(EXTRACTED DATA)

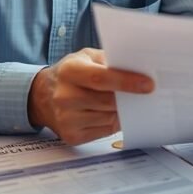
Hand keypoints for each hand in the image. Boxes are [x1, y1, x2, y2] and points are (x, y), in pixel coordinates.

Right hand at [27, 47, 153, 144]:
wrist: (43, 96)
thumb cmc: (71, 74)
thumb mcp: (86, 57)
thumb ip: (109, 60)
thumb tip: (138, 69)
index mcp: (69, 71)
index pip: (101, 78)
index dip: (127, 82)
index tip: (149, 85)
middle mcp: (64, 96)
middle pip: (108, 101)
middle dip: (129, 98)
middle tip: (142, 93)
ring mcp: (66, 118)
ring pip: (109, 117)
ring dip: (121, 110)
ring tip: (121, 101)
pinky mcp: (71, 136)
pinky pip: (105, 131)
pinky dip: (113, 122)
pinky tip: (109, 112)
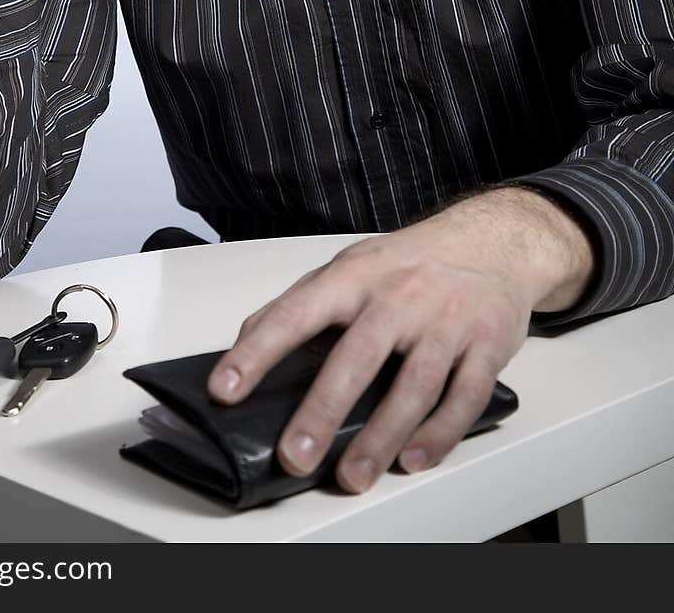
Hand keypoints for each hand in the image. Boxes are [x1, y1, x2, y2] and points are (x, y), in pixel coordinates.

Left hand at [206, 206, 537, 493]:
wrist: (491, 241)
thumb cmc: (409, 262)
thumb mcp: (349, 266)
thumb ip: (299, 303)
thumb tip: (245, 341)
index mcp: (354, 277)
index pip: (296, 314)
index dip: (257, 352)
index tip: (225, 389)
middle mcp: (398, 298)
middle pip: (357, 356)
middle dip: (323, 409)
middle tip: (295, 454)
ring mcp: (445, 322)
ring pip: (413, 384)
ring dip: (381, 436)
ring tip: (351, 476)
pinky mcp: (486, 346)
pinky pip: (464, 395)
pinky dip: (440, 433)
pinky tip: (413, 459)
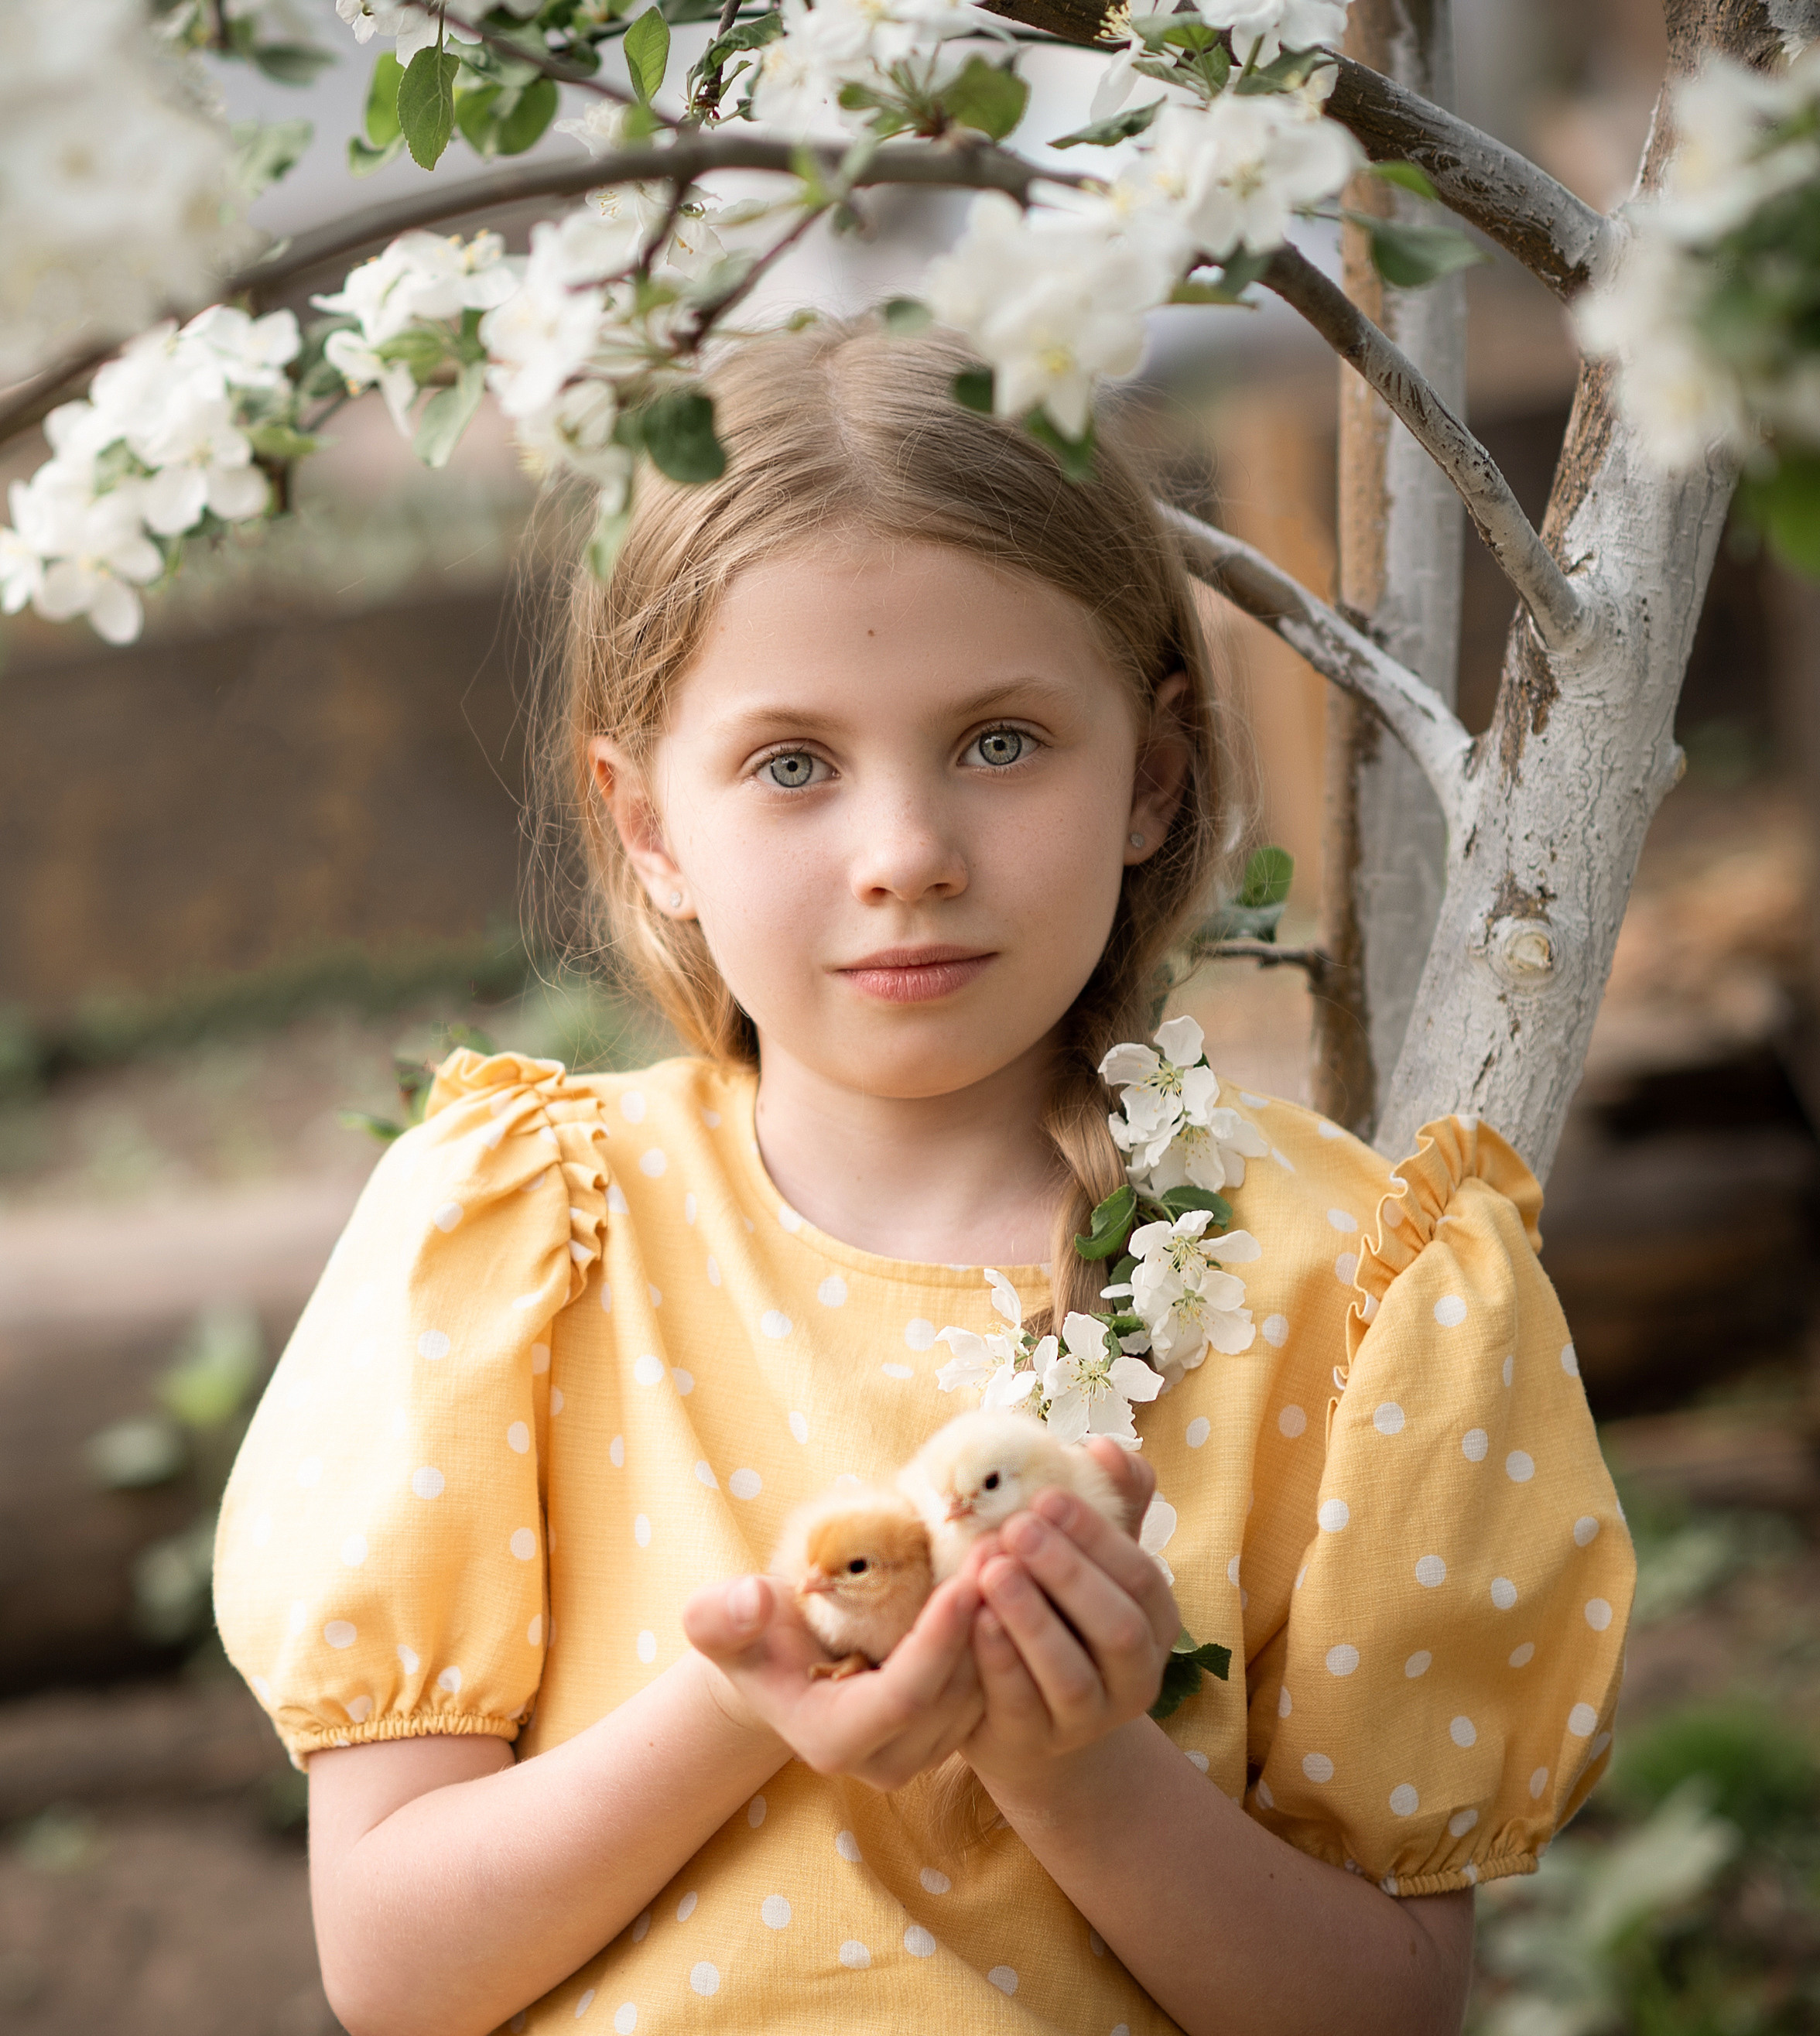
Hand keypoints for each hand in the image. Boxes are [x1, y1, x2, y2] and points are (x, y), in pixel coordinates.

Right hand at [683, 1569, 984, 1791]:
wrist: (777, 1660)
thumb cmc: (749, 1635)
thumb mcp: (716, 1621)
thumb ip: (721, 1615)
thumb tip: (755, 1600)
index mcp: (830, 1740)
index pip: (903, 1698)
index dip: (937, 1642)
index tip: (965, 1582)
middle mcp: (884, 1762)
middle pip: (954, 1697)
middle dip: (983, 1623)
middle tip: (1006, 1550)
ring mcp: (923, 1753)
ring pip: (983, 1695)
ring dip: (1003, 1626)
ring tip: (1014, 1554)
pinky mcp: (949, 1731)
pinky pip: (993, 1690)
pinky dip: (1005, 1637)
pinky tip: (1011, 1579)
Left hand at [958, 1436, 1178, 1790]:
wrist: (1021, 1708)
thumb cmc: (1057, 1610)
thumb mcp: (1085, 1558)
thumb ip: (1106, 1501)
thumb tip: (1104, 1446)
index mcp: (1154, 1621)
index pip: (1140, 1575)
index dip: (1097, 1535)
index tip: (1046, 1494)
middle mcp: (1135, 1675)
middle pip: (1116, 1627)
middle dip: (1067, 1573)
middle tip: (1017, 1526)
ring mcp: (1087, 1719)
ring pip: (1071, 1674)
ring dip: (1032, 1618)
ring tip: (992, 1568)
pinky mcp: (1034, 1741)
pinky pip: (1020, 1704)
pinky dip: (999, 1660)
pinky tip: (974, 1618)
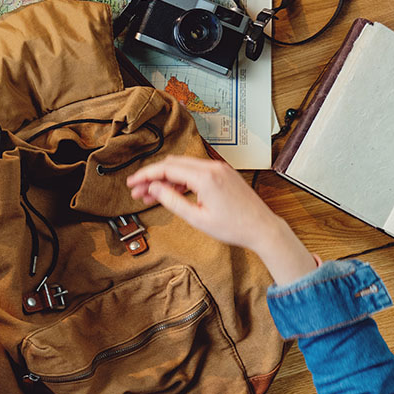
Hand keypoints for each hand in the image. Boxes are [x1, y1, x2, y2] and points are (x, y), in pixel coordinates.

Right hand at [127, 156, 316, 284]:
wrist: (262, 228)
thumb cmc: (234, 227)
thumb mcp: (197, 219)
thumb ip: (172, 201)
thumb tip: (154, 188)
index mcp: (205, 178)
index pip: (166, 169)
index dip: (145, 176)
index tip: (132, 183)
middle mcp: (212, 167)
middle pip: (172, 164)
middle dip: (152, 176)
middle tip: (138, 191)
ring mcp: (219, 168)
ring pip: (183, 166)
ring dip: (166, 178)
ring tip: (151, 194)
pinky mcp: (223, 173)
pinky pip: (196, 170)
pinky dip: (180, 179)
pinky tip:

(End EXTRACTED DATA)

- BRIEF: Copy each line of the records containing the string "Right".

- EXERCISE ANSWER:
Right hand at [27, 47, 153, 144]:
Right hand at [683, 1569, 984, 1791]:
Right hand at [127, 156, 316, 284]:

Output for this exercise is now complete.